I’ve started to build out the app and it’s already grown a bit. Here is part of the diagram of the app flow I created using Figma. Partly just to check out Figma.

So I’ve started stepping into Swift a little more. Working with NavigationStacks and Lists. I’ve got most of my initial views laid out and started building the preliminary models. I’m trying to get into the MVVM pattern, working with SwiftUI, etc.

$Binding

Can’t say I’m entirely a fan of how binding is implemented in Swift. Between @State, @StateObject, @ObservedObject, @Environment, @ObservableObject, @Identifiable, etc. there are a lot of nuances to what is bound in what manner. I had some issues adding items to a list from one View and having it show up when dropping back to a previous View. Mostly an issue of “where does this object belong”?

Pop Up Modals

This was a little annoying. There are a few different variations of modal views and getting it to dismiss from inside the modal isn’t obvious.

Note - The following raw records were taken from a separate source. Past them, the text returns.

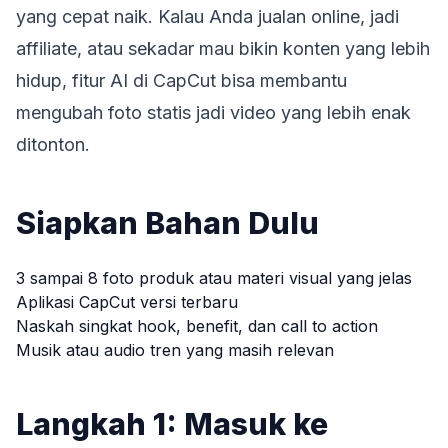
yang cepat naik. Kalau Anda jualan online, jadi
affiliate, atau sekadar mau bikin konten yang lebih
hidup, fitur AI di CapCut bisa membantu
mengubah foto statis jadi video yang lebih enak
ditonton.
Siapkan Bahan Dulu
3 sampai 8 foto produk atau materi visual yang jelas
Aplikasi CapCut versi terbaru
Naskah singkat hook, benefit, dan call to action
Musik atau audio tren yang masih relevan
Langkah 1: Masuk ke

Need to actually VM my MVVM

I’m doing the thing again. Where I think about a thing by doing the thing. Or more accurately, I throw together some poorly thought out “temporary” code in order to explore another thing I actually want to do. And as we all know, “temporary” code often isn’t.

There’s a couple of places where I can see moving the work to a VM that then works with the View and Model to coordinate things better.

It’s Views all the way down

SwiftUI is kind of simple when you get down to it. Build a view. That’s the key take away. Most things take a view builder closure as a content parameter. And the things that don’t, actually do, but they have a default you can access by passing it something else, usually text. For instance, you could create a button where then button face was custom content or just pass text, and it will create a Text view for you. You don’t really have to worry about Making a UITableViewCell or UIScrollView or UIPickerView or the specific ways to define the contents of each. The SwiftUI equivalents take Views. Just make more Views. Make it its own little struct in its own little file and use it as a TableCell, Picker option, whatever. It’s a view, use it where you use views.

13,000 is a lot, right?

Not necessarily Swift related, but this is what I’m dealing with right now. I pulled down all of the current pieces from Lego’s Pick A Brick site and I want to be able select one. But there’s over 13,000 elements. This includes every color available of any given brick. I threw it all in a Picker and you can imagine how well that went. Not well at all.

My first task to clean this up is to aggregate all of the same shapes and have each element be a color variation of that element. Hopefully, I will reduce 13,000+ elements to about 2,000 – 4,000. Then I might see what that does to the Picker. If it’s fine, I might just leave it. Other than that, I’ll have to do some sort of look up instead of a picker.